- WORK TO COMPLETE
Each entry below should be echoed exactly, with pictures omitted.

- RECORDS FOR THE EXERCISE
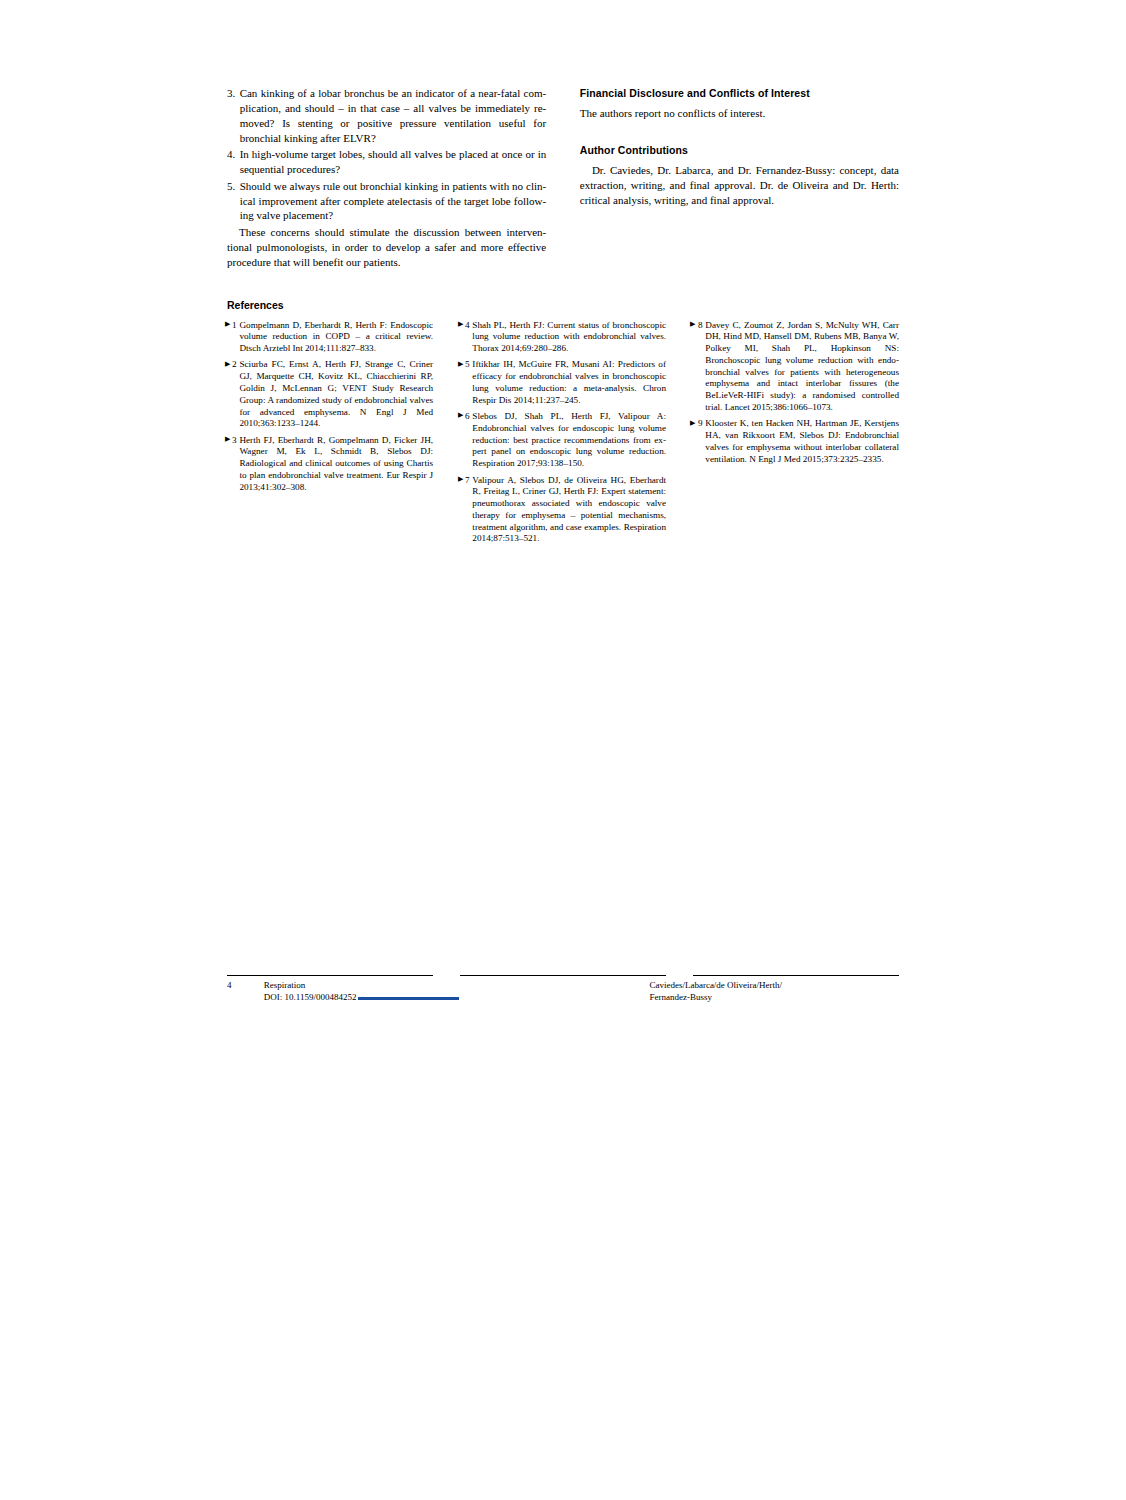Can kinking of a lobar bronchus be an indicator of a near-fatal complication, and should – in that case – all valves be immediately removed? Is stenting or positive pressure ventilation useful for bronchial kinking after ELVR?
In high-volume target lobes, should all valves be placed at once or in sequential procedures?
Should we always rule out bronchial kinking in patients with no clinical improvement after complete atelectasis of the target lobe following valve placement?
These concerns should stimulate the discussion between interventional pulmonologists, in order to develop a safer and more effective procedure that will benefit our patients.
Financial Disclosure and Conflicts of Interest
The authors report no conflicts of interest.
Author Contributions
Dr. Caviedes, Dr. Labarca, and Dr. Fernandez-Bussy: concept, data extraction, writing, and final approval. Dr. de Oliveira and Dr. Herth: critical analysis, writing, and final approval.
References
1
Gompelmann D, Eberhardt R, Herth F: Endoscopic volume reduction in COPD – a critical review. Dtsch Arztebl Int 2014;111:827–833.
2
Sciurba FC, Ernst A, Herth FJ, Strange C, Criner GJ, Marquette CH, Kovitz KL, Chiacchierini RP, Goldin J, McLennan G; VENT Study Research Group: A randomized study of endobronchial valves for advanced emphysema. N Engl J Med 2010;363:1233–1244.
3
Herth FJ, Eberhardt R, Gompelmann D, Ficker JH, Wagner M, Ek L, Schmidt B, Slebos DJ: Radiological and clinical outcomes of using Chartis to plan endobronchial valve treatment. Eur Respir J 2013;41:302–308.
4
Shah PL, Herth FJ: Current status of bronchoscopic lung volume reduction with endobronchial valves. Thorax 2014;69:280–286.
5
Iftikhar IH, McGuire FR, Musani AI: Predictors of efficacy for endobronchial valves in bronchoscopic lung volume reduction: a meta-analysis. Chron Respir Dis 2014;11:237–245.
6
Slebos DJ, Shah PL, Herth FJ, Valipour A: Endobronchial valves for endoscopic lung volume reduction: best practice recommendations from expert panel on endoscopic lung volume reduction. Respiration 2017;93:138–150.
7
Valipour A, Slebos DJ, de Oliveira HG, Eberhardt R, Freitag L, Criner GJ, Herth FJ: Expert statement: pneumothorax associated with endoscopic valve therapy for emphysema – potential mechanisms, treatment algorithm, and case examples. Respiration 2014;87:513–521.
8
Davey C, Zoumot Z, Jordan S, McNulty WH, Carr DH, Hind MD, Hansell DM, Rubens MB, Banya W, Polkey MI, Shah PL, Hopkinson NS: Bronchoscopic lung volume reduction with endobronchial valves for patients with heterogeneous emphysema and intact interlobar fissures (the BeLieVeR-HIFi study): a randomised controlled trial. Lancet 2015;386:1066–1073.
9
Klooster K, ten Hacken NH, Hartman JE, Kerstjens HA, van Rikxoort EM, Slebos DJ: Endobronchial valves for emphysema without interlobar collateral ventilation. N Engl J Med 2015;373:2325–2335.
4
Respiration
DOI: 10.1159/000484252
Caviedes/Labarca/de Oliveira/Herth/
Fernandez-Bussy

- TASK RESPONSE
Can kinking of a lobar bronchus be an indicator of a near-fatal complication, and should – in that case – all valves be immediately removed? Is stenting or positive pressure ventilation useful for bronchial kinking after ELVR?
In high-volume target lobes, should all valves be placed at once or in sequential procedures?
Should we always rule out bronchial kinking in patients with no clinical improvement after complete atelectasis of the target lobe following valve placement?
These concerns should stimulate the discussion between interventional pulmonologists, in order to develop a safer and more effective procedure that will benefit our patients.
Financial Disclosure and Conflicts of Interest
The authors report no conflicts of interest.
Author Contributions
Dr. Caviedes, Dr. Labarca, and Dr. Fernandez-Bussy: concept, data extraction, writing, and final approval. Dr. de Oliveira and Dr. Herth: critical analysis, writing, and final approval.
References
1
Gompelmann D, Eberhardt R, Herth F: Endoscopic volume reduction in COPD – a critical review. Dtsch Arztebl Int 2014;111:827–833.
2
Sciurba FC, Ernst A, Herth FJ, Strange C, Criner GJ, Marquette CH, Kovitz KL, Chiacchierini RP, Goldin J, McLennan G; VENT Study Research Group: A randomized study of endobronchial valves for advanced emphysema. N Engl J Med 2010;363:1233–1244.
3
Herth FJ, Eberhardt R, Gompelmann D, Ficker JH, Wagner M, Ek L, Schmidt B, Slebos DJ: Radiological and clinical outcomes of using Chartis to plan endobronchial valve treatment. Eur Respir J 2013;41:302–308.
4
Shah PL, Herth FJ: Current status of bronchoscopic lung volume reduction with endobronchial valves. Thorax 2014;69:280–286.
5
Iftikhar IH, McGuire FR, Musani AI: Predictors of efficacy for endobronchial valves in bronchoscopic lung volume reduction: a meta-analysis. Chron Respir Dis 2014;11:237–245.
6
Slebos DJ, Shah PL, Herth FJ, Valipour A: Endobronchial valves for endoscopic lung volume reduction: best practice recommendations from expert panel on endoscopic lung volume reduction. Respiration 2017;93:138–150.
7
Valipour A, Slebos DJ, de Oliveira HG, Eberhardt R, Freitag L, Criner GJ, Herth FJ: Expert statement: pneumothorax associated with endoscopic valve therapy for emphysema – potential mechanisms, treatment algorithm, and case examples. Respiration 2014;87:513–521.
8
Davey C, Zoumot Z, Jordan S, McNulty WH, Carr DH, Hind MD, Hansell DM, Rubens MB, Banya W, Polkey MI, Shah PL, Hopkinson NS: Bronchoscopic lung volume reduction with endobronchial valves for patients with heterogeneous emphysema and intact interlobar fissures (the BeLieVeR-HIFi study): a randomised controlled trial. Lancet 2015;386:1066–1073.
9
Klooster K, ten Hacken NH, Hartman JE, Kerstjens HA, van Rikxoort EM, Slebos DJ: Endobronchial valves for emphysema without interlobar collateral ventilation. N Engl J Med 2015;373:2325–2335.
4
Respiration
DOI: 10.1159/000484252
Caviedes/Labarca/de Oliveira/Herth/
Fernandez-Bussy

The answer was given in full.